● **RECORDS PROVIDED**:
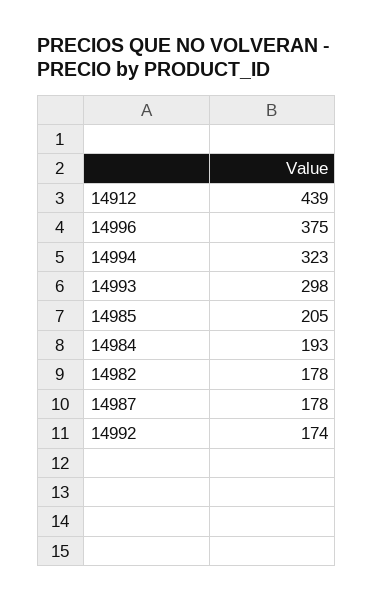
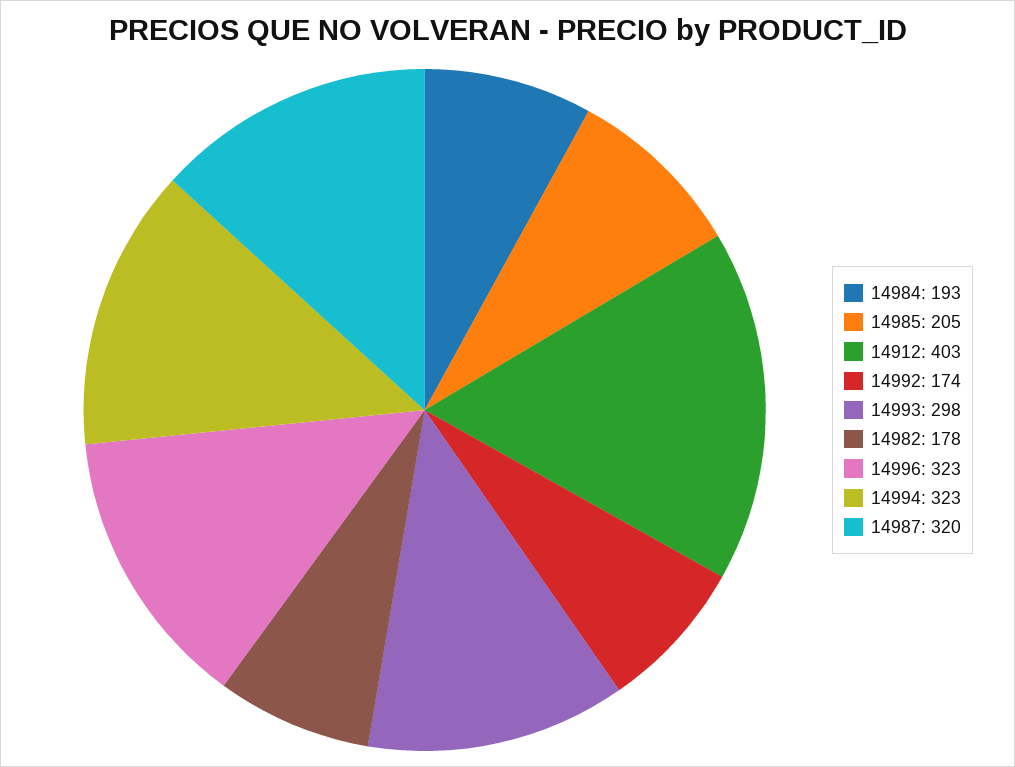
  {
-   "14912": 439,
+   "14912": 403,
-   "14996": 375,
+   "14996": 323,
    "14994": 323,
    "14993": 298,
    "14985": 205,
    "14984": 193,
    "14982": 178,
-   "14987": 178,
+   "14987": 320,
    "14992": 174
  }

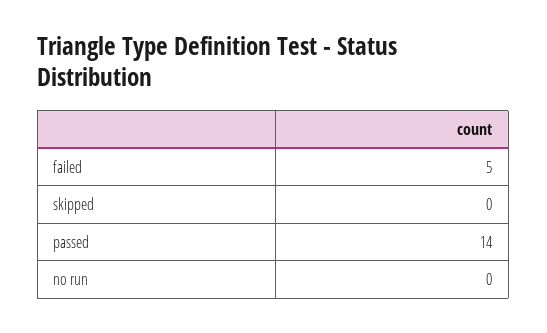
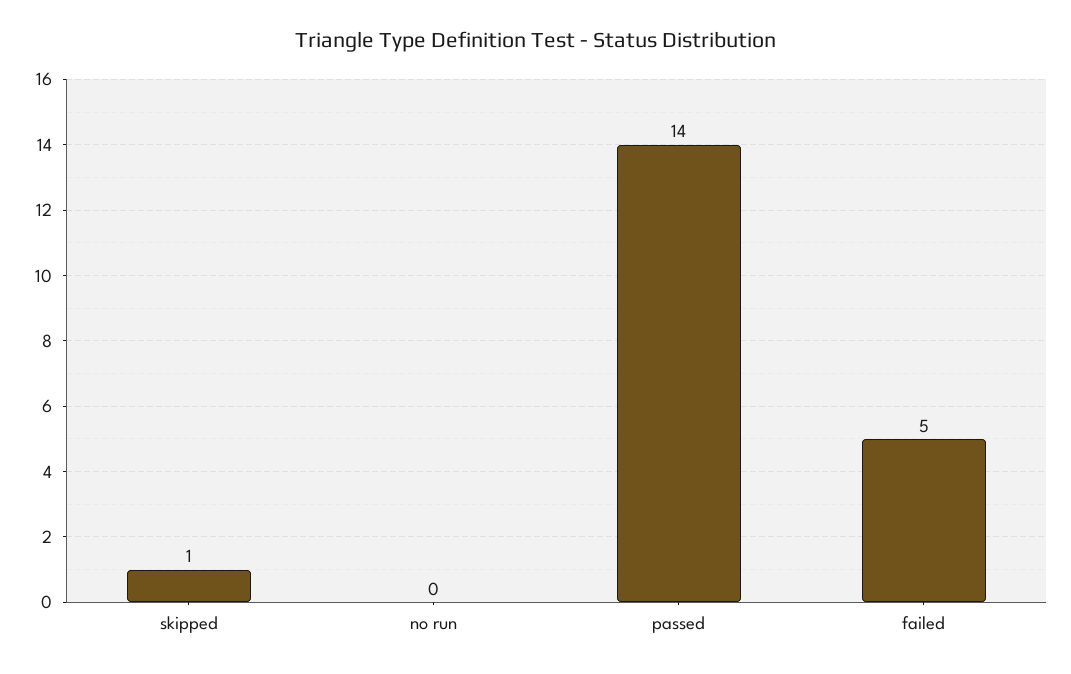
  {
    "failed": 5,
-   "skipped": 0,
+   "skipped": 1,
    "passed": 14,
    "no run": 0
  }

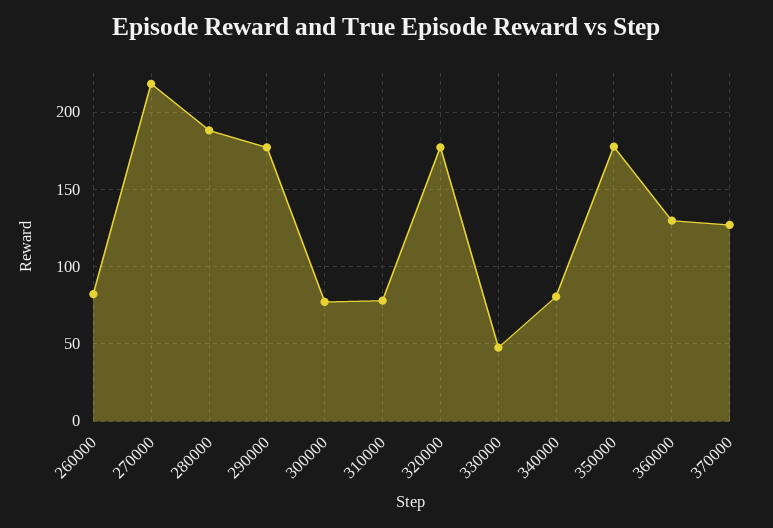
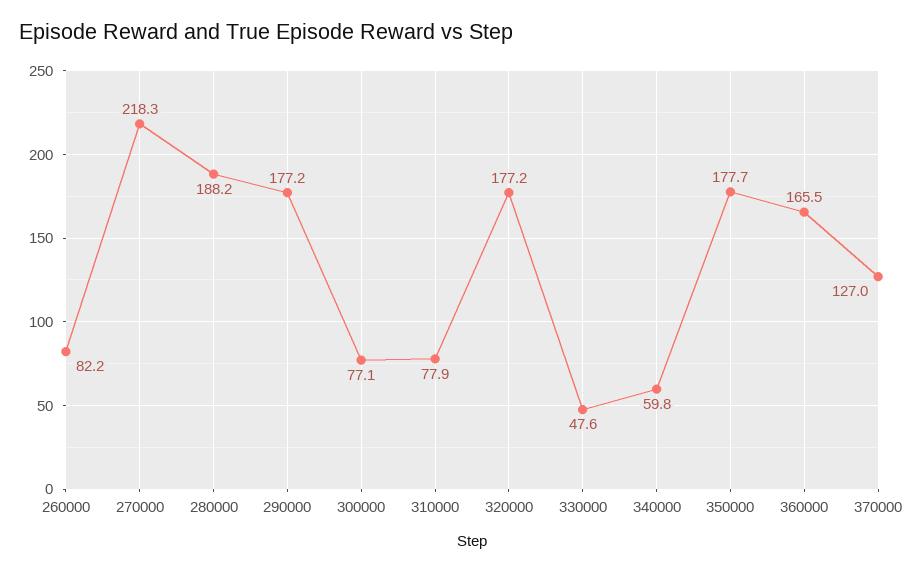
  {
    "260000": 82.2,
    "270000": 218.3,
    "280000": 188.2,
    "290000": 177.2,
    "300000": 77.1,
    "310000": 77.9,
    "320000": 177.2,
    "330000": 47.6,
-   "340000": 80,
+   "340000": 59.8,
    "350000": 177.7,
-   "360000": 130,
+   "360000": 165.5,
    "370000": 127
  }

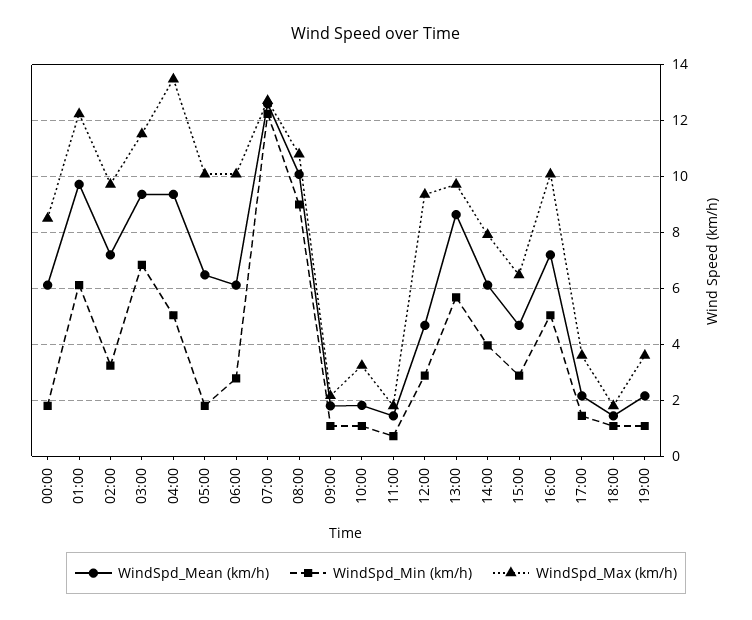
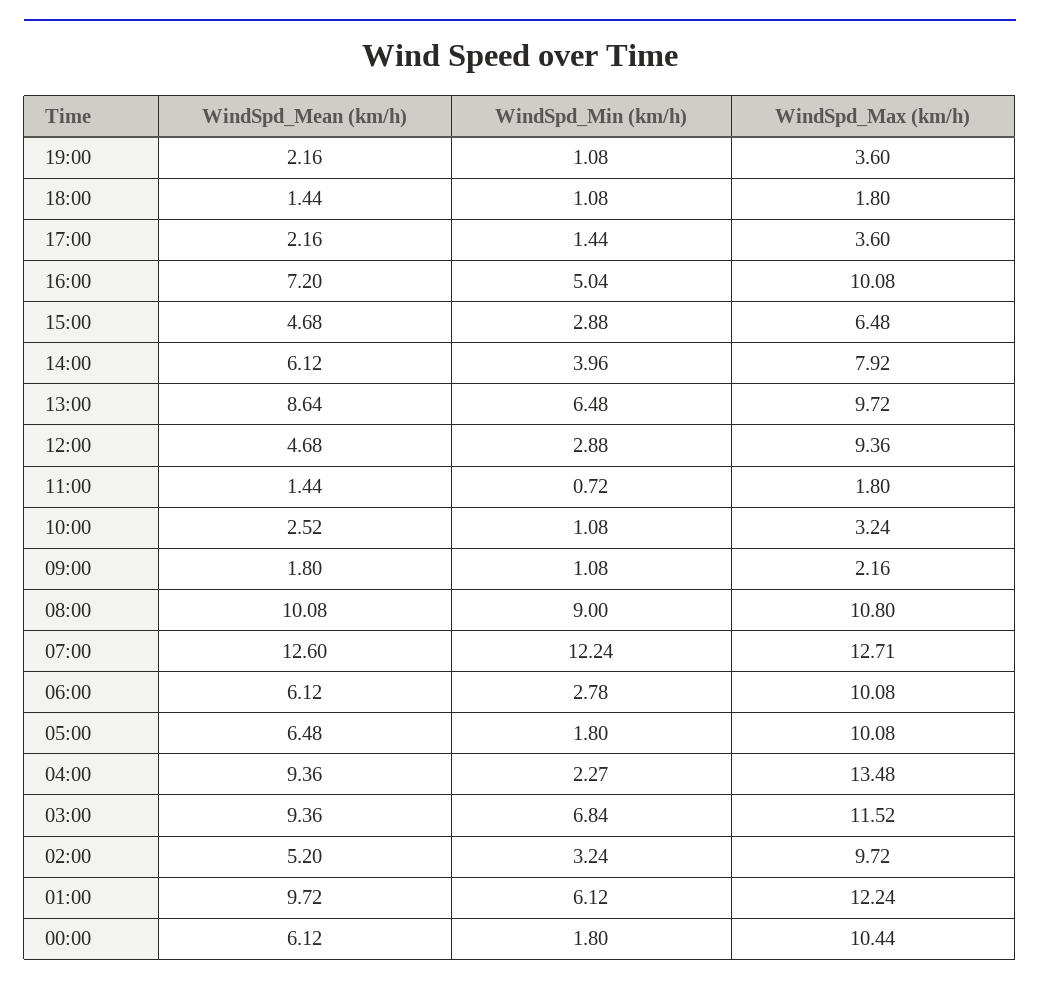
  {
    "WindSpd_Mean (km/h)": {
      "00:00": 6.12,
      "01:00": 9.72,
-     "02:00": 7.25,
+     "02:00": 5.2,
      "03:00": 9.36,
      "04:00": 9.36,
      "05:00": 6.48,
      "06:00": 6.12,
      "07:00": 12.6,
      "08:00": 10.08,
      "09:00": 1.8,
-     "10:00": 1.75,
+     "10:00": 2.52,
      "11:00": 1.44,
      "12:00": 4.68,
      "13:00": 8.64,
      "14:00": 6.12,
      "15:00": 4.68,
      "16:00": 7.2,
      "17:00": 2.16,
      "18:00": 1.44,
      "19:00": 2.16
    },
    "WindSpd_Min (km/h)": {
      "00:00": 1.8,
      "01:00": 6.12,
      "02:00": 3.24,
      "03:00": 6.84,
-     "04:00": 5,
+     "04:00": 2.27,
      "05:00": 1.8,
      "06:00": 2.78,
      "07:00": 12.24,
      "08:00": 9,
      "09:00": 1.08,
      "10:00": 1.08,
      "11:00": 0.72,
      "12:00": 2.88,
-     "13:00": 5.75,
+     "13:00": 6.48,
      "14:00": 3.96,
      "15:00": 2.88,
      "16:00": 5.04,
      "17:00": 1.44,
      "18:00": 1.08,
      "19:00": 1.08
    },
    "WindSpd_Max (km/h)": {
-     "00:00": 8.5,
+     "00:00": 10.44,
      "01:00": 12.24,
      "02:00": 9.72,
      "03:00": 11.52,
      "04:00": 13.48,
      "05:00": 10.08,
      "06:00": 10.08,
      "07:00": 12.71,
      "08:00": 10.8,
      "09:00": 2.16,
      "10:00": 3.24,
      "11:00": 1.8,
      "12:00": 9.36,
      "13:00": 9.72,
      "14:00": 7.92,
      "15:00": 6.48,
      "16:00": 10.08,
      "17:00": 3.6,
      "18:00": 1.8,
      "19:00": 3.6
    }
  }

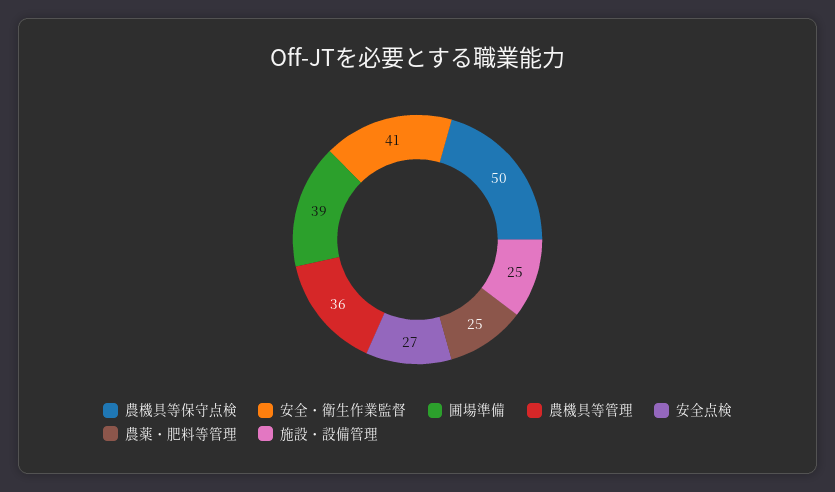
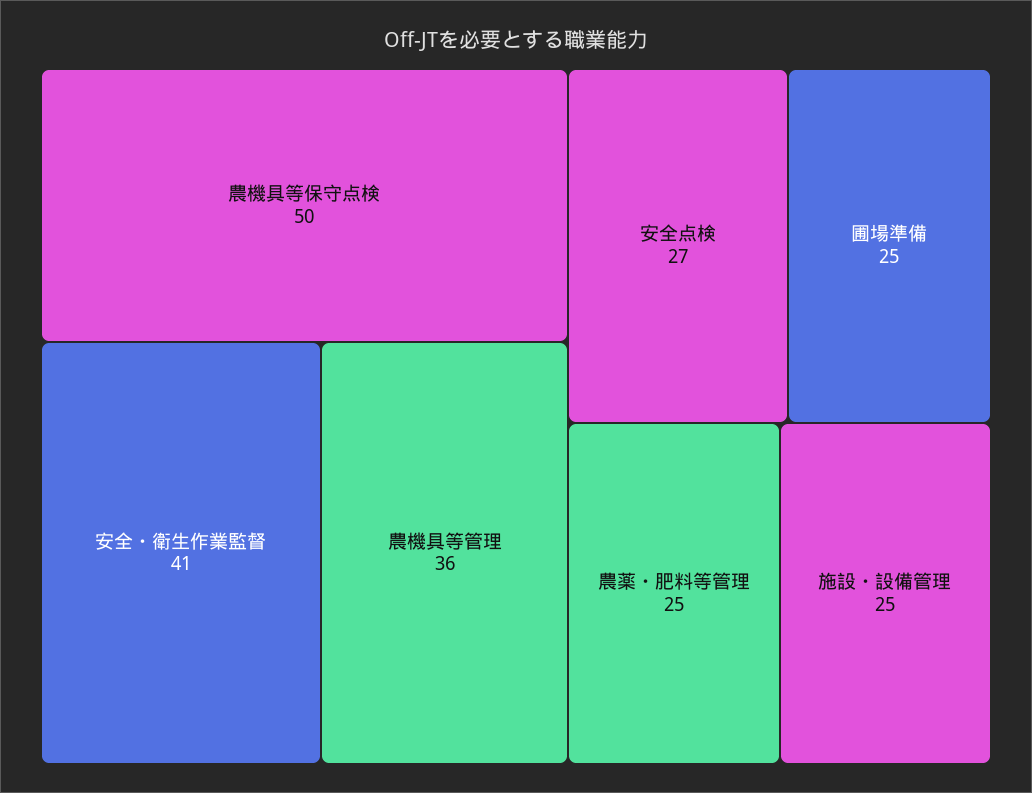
  {
    "農機具等保守点検": 50,
    "安全・衛生作業監督": 41,
-   "圃場準備": 39,
+   "圃場準備": 25,
    "農機具等管理": 36,
    "安全点検": 27,
    "農薬・肥料等管理": 25,
    "施設・設備管理": 25
  }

● **WHAT YOU HAVE TO DO**:
Every line above should be output exactly, except for the pictures.

● **EXERCISE OUTPUT**:
  {
-   "14912": 439,
+   "14912": 403,
-   "14996": 375,
+   "14996": 323,
    "14994": 323,
    "14993": 298,
    "14985": 205,
    "14984": 193,
    "14982": 178,
-   "14987": 178,
+   "14987": 320,
    "14992": 174
  }

  {
    "failed": 5,
-   "skipped": 0,
+   "skipped": 1,
    "passed": 14,
    "no run": 0
  }

  {
    "260000": 82.2,
    "270000": 218.3,
    "280000": 188.2,
    "290000": 177.2,
    "300000": 77.1,
    "310000": 77.9,
    "320000": 177.2,
    "330000": 47.6,
-   "340000": 80,
+   "340000": 59.8,
    "350000": 177.7,
-   "360000": 130,
+   "360000": 165.5,
    "370000": 127
  }

  {
    "WindSpd_Mean (km/h)": {
      "00:00": 6.12,
      "01:00": 9.72,
-     "02:00": 7.25,
+     "02:00": 5.2,
      "03:00": 9.36,
      "04:00": 9.36,
      "05:00": 6.48,
      "06:00": 6.12,
      "07:00": 12.6,
      "08:00": 10.08,
      "09:00": 1.8,
-     "10:00": 1.75,
+     "10:00": 2.52,
      "11:00": 1.44,
      "12:00": 4.68,
      "13:00": 8.64,
      "14:00": 6.12,
      "15:00": 4.68,
      "16:00": 7.2,
      "17:00": 2.16,
      "18:00": 1.44,
      "19:00": 2.16
    },
    "WindSpd_Min (km/h)": {
      "00:00": 1.8,
      "01:00": 6.12,
      "02:00": 3.24,
      "03:00": 6.84,
-     "04:00": 5,
+     "04:00": 2.27,
      "05:00": 1.8,
      "06:00": 2.78,
      "07:00": 12.24,
      "08:00": 9,
      "09:00": 1.08,
      "10:00": 1.08,
      "11:00": 0.72,
      "12:00": 2.88,
-     "13:00": 5.75,
+     "13:00": 6.48,
      "14:00": 3.96,
      "15:00": 2.88,
      "16:00": 5.04,
      "17:00": 1.44,
      "18:00": 1.08,
      "19:00": 1.08
    },
    "WindSpd_Max (km/h)": {
-     "00:00": 8.5,
+     "00:00": 10.44,
      "01:00": 12.24,
      "02:00": 9.72,
      "03:00": 11.52,
      "04:00": 13.48,
      "05:00": 10.08,
      "06:00": 10.08,
      "07:00": 12.71,
      "08:00": 10.8,
      "09:00": 2.16,
      "10:00": 3.24,
      "11:00": 1.8,
      "12:00": 9.36,
      "13:00": 9.72,
      "14:00": 7.92,
      "15:00": 6.48,
      "16:00": 10.08,
      "17:00": 3.6,
      "18:00": 1.8,
      "19:00": 3.6
    }
  }

  {
    "農機具等保守点検": 50,
    "安全・衛生作業監督": 41,
-   "圃場準備": 39,
+   "圃場準備": 25,
    "農機具等管理": 36,
    "安全点検": 27,
    "農薬・肥料等管理": 25,
    "施設・設備管理": 25
  }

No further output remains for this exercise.